* [ASSIGNMENT]: The line containing "kalkmørtel som et" and every line after it, through the last line of the records, are to be transcribed exactly, and nothing else.

◆ ◆ ◆

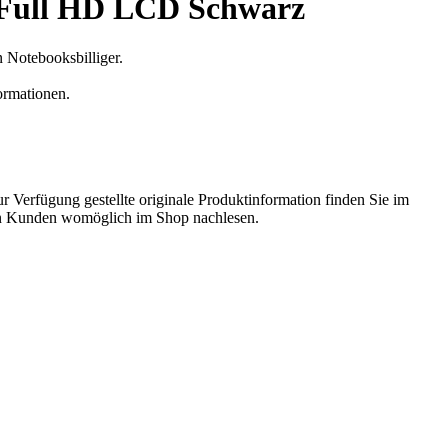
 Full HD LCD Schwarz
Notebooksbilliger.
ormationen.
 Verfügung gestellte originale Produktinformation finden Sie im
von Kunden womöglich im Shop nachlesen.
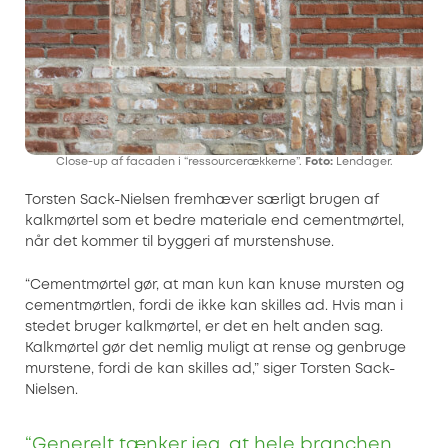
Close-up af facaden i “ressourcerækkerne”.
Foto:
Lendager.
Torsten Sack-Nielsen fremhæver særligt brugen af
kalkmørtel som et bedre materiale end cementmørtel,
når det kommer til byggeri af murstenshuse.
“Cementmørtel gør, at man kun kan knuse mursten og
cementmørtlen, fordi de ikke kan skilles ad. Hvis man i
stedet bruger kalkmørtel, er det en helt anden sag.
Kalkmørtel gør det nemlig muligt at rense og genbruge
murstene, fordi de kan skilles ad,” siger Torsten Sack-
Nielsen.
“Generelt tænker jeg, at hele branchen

◆ ◆ ◆

* [RESPONSE TO THIS TASK]:
kalkmørtel som et bedre materiale end cementmørtel,
når det kommer til byggeri af murstenshuse.
“Cementmørtel gør, at man kun kan knuse mursten og
cementmørtlen, fordi de ikke kan skilles ad. Hvis man i
stedet bruger kalkmørtel, er det en helt anden sag.
Kalkmørtel gør det nemlig muligt at rense og genbruge
murstene, fordi de kan skilles ad,” siger Torsten Sack-
Nielsen.
“Generelt tænker jeg, at hele branchen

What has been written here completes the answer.